WHAT THIS TASK INVOLVES:
Every entry below is to be copied word for word, with its pictures removed.

+ + + + +

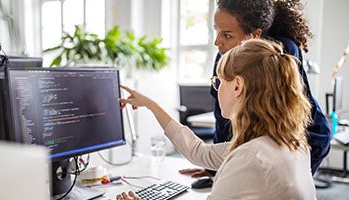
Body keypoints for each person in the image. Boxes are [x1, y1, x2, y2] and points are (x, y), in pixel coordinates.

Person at [116, 38, 316, 200]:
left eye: (219, 81)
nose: (216, 89)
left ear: (237, 86)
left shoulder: (251, 158)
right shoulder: (290, 143)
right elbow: (200, 152)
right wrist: (152, 105)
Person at [180, 0, 330, 179]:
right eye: (217, 31)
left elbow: (280, 121)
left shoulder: (280, 53)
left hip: (307, 139)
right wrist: (215, 169)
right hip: (261, 146)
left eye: (227, 35)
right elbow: (223, 120)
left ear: (255, 35)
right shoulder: (223, 59)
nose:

+ + + + +

TASK RESULT:
Body keypoints for each person in the image. Boxes are [x1, y1, x2, y2] and points are (x, y), in pixel coordinates.

Person at [116, 38, 316, 200]:
left eye: (219, 81)
nose: (216, 89)
left ear: (237, 86)
left shoulder: (251, 158)
right shoulder: (290, 143)
right elbow: (200, 152)
right wrist: (152, 105)
Person at [180, 0, 330, 179]:
right eye: (217, 31)
left elbow: (280, 121)
left shoulder: (280, 53)
left hip: (307, 139)
right wrist: (215, 169)
right hip: (261, 146)
left eye: (227, 35)
right elbow: (223, 120)
left ear: (255, 35)
right shoulder: (223, 59)
nose:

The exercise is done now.